Pull out all lines from the listing below in which the word "PAXgene" appears.

■ DATA FOR THIS EXERCISE
+--
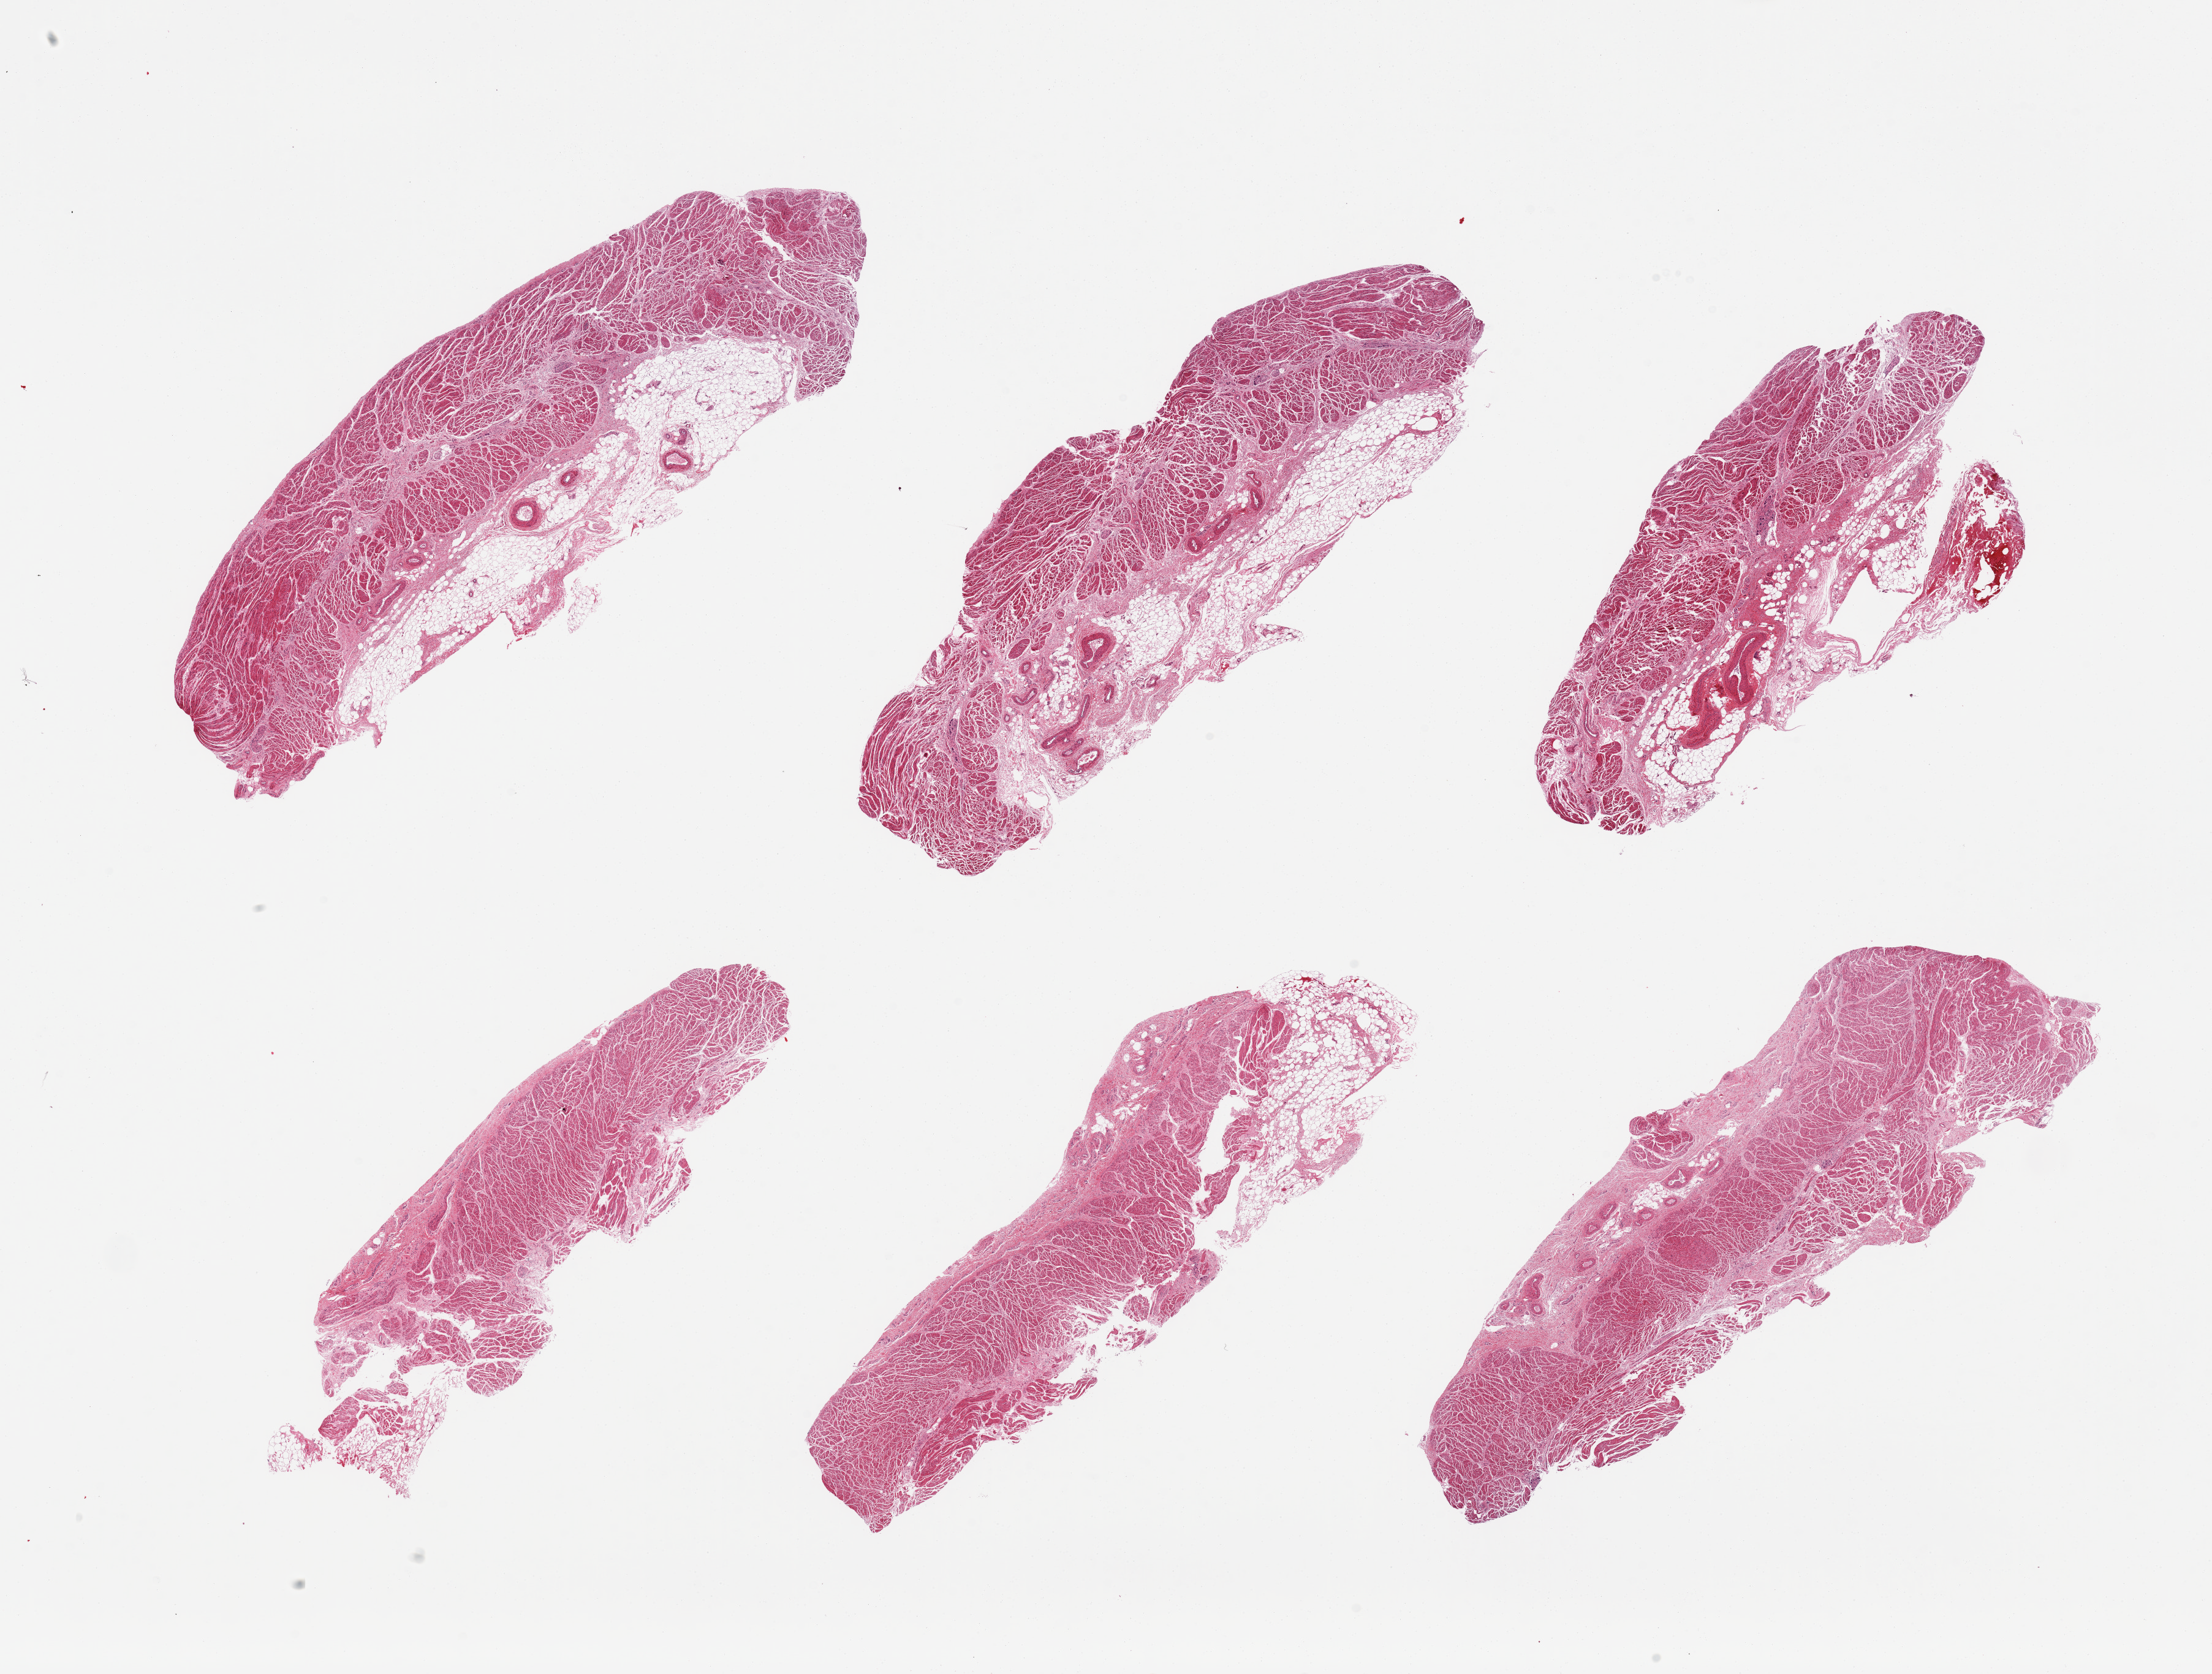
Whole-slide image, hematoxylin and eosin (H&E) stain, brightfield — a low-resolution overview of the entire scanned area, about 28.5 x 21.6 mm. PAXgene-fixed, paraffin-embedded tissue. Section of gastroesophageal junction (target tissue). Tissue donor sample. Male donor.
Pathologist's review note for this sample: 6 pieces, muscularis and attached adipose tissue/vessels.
+--
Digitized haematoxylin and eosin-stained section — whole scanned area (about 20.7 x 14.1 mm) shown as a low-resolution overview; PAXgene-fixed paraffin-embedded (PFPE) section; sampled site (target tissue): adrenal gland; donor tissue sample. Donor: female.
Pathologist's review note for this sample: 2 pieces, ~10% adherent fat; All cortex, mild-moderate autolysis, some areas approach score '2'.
+--
■ THE COMPLETED TASK
Whole-slide image, hematoxylin and eosin (H&E) stain, brightfield — a low-resolution overview of the entire scanned area, about 28.5 x 21.6 mm. PAXgene-fixed, paraffin-embedded tissue. Section of gastroesophageal junction (target tissue). Tissue donor sample. Male donor.
Digitized haematoxylin and eosin-stained section — whole scanned area (about 20.7 x 14.1 mm) shown as a low-resolution overview; PAXgene-fixed paraffin-embedded (PFPE) section; sampled site (target tissue): adrenal gland; donor tissue sample. Donor: female.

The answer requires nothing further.